When built in 1975, the TransAlaska Oil Pipeline System had a design life of 30 years. That’s how long it was expected to take to drain Prudhoe. The-30 year marked passed more than a decade ago.

BP in a court hearing in 2011 said it believed it could now keep oil flowing until 2030. The state argued for 2065. Indications now are that both of those projections might be low, which would be good for Alaska’s economy.

It would be nice to know a whole lot more about how this little miracle so important to the state’s economic survival was made to happen. It doesn’t get much attention, though, nor does the business side of the state’s second largest industry – tourism.

One of the few state industries with the potential for real, income-generating growth, it goes largely unnoticed in a business sense. And coverage of commercial fishing – the state’s third largest business? Well that is largely left to a news bureau funded by commercial fishing interests based in Seattle.

Government waste? Local corruption?

The few reporters left with jobs in the state are too busy chasing the latest crime story or the fallout from homeless squatters to dig into those time-consuming topics. Stories about waste and corruption are complicated.
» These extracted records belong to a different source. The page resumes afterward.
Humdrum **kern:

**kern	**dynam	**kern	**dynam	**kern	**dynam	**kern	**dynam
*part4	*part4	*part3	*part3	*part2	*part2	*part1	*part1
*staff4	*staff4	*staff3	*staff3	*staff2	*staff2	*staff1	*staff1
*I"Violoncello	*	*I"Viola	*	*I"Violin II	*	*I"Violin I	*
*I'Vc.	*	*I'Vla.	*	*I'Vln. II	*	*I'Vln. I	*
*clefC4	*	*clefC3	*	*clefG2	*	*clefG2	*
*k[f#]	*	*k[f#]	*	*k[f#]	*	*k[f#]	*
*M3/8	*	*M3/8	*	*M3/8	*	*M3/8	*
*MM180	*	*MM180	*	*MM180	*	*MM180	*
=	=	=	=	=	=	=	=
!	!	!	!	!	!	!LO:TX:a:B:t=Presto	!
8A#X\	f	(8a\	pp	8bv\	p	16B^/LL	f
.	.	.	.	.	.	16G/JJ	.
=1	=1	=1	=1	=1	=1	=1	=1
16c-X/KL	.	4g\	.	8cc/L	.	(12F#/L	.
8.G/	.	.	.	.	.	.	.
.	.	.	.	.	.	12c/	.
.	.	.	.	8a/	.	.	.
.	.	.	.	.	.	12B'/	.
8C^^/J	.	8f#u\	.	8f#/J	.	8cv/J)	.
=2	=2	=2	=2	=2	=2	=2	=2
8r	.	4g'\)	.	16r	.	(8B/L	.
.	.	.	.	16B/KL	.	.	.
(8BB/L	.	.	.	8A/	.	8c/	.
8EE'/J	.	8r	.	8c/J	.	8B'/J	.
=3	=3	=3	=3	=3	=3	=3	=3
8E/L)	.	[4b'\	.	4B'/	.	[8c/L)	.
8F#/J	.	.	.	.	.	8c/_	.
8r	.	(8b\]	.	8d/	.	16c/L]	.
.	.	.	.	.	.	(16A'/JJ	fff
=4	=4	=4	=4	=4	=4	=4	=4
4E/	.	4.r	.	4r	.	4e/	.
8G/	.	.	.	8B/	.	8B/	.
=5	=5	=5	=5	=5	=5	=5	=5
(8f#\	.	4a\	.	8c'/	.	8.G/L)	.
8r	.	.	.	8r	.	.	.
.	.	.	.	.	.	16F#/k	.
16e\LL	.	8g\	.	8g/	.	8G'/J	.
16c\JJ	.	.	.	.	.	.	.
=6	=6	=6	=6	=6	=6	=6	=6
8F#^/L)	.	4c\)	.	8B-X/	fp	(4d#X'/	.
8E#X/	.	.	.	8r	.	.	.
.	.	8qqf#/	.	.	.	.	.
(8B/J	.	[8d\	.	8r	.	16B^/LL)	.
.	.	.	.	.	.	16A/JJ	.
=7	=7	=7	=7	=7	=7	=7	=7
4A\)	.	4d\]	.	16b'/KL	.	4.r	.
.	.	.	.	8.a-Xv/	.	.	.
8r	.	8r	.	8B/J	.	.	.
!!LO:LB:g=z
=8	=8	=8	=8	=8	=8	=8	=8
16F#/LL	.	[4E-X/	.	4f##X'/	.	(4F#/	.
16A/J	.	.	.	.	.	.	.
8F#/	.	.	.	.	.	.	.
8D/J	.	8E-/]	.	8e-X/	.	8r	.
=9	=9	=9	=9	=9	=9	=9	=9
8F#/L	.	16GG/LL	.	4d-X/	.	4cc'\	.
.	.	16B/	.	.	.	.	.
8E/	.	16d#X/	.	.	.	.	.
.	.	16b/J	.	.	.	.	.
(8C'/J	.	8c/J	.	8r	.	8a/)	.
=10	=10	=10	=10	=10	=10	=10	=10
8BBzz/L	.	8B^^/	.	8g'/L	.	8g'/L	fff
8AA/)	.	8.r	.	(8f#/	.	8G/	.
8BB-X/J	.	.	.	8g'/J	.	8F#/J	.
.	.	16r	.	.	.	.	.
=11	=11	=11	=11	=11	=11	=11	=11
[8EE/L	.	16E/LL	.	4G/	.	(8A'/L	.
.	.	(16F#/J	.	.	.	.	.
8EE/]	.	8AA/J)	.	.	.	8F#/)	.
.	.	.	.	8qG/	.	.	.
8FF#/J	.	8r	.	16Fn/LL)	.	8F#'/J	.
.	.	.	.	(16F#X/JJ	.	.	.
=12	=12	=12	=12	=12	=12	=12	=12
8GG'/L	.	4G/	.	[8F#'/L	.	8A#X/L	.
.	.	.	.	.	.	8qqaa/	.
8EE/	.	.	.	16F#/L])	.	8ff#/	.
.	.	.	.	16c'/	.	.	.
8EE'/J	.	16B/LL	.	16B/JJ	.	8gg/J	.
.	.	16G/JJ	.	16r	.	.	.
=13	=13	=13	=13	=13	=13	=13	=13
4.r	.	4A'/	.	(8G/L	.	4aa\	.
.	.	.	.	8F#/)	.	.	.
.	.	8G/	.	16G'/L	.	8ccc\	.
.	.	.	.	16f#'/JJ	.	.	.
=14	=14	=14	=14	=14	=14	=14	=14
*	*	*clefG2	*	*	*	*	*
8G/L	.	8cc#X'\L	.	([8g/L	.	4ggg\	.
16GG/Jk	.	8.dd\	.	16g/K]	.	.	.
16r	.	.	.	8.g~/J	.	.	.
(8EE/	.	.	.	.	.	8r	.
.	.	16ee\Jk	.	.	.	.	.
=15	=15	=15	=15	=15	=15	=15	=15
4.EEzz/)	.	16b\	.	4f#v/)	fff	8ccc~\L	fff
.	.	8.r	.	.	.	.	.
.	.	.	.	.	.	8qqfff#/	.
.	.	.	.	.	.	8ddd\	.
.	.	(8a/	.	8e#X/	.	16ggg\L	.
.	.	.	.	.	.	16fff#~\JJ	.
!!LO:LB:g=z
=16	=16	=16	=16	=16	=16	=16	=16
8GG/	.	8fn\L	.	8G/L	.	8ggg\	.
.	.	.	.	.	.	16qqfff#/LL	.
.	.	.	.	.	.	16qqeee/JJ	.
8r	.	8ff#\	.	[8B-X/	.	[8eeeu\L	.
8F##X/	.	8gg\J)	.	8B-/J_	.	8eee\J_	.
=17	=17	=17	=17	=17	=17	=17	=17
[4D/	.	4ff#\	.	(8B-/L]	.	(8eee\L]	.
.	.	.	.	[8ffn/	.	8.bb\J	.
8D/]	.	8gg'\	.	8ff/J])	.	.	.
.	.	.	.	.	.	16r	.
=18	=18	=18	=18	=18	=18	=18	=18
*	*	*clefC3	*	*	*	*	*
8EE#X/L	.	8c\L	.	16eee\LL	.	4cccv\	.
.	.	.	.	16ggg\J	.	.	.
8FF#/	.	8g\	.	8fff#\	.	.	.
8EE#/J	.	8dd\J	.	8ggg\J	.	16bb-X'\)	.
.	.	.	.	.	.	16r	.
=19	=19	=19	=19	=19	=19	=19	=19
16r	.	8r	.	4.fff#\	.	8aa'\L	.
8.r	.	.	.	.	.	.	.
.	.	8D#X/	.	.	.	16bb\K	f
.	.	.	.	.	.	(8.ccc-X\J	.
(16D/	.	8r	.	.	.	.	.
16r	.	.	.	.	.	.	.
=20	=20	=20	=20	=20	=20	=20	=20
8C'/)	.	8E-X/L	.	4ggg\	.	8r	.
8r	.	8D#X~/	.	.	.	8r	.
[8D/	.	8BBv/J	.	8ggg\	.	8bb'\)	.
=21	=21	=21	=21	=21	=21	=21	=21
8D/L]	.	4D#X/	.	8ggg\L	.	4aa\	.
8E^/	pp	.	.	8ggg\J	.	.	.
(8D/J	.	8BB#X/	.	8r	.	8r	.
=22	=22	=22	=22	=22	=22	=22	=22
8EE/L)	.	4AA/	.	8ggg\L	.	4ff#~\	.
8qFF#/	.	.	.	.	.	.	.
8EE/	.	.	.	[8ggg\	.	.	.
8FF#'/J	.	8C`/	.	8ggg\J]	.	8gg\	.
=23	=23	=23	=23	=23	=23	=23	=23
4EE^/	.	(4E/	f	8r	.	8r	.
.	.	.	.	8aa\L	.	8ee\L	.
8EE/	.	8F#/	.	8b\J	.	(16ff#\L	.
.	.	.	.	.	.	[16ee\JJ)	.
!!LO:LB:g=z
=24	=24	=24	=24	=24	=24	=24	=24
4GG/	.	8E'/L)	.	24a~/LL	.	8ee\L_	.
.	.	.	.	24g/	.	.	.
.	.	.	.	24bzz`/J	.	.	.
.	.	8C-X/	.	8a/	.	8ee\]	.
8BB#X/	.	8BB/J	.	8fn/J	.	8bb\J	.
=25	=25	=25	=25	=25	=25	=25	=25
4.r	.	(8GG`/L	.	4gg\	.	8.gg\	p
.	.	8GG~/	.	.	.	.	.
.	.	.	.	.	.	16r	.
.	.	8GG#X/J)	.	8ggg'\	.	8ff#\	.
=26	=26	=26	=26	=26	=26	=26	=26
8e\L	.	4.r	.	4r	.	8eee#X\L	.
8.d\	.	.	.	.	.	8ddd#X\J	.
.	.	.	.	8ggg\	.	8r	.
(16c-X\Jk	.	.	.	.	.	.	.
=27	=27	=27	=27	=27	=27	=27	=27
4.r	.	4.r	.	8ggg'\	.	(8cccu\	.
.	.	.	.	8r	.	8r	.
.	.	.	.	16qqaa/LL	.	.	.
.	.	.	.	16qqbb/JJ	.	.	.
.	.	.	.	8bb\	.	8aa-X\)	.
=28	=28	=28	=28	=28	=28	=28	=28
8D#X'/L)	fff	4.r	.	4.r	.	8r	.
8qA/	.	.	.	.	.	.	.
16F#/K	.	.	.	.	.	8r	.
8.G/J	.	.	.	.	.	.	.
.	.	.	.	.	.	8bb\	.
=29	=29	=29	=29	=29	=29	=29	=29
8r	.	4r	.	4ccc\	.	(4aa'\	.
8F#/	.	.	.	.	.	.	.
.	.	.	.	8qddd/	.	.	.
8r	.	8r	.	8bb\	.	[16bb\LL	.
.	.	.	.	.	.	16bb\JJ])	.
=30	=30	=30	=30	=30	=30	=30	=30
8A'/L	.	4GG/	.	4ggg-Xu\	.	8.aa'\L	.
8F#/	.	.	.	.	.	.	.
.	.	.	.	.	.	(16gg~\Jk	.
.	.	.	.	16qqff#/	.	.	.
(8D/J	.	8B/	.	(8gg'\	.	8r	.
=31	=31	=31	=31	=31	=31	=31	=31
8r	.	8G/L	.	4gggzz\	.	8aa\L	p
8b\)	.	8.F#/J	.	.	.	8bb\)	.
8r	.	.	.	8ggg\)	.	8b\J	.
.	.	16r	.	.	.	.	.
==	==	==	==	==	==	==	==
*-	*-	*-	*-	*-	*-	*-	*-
Cranking out a story a day on a website like this doesn’t leave time for complicated stories, and it’s not much different elsewhere. The old, shrinking, mainstream media is cash strapped, and the economics of internet news seem mainly to encourage forays into the political jungle to cover the sport of elections.

See MustReadAlaska, The Midnight Sun and Alaska Landmine.

It is possible those online startups or others might evolve toward filling the niches the FCC identified in 2011, but there is no way of knowing. And the realities of the internet seem to be pushing news away from those stories instead of toward them.

Conflict, as President Donald Trump is well aware, attracts more attention in the tubes than reasoned discussion.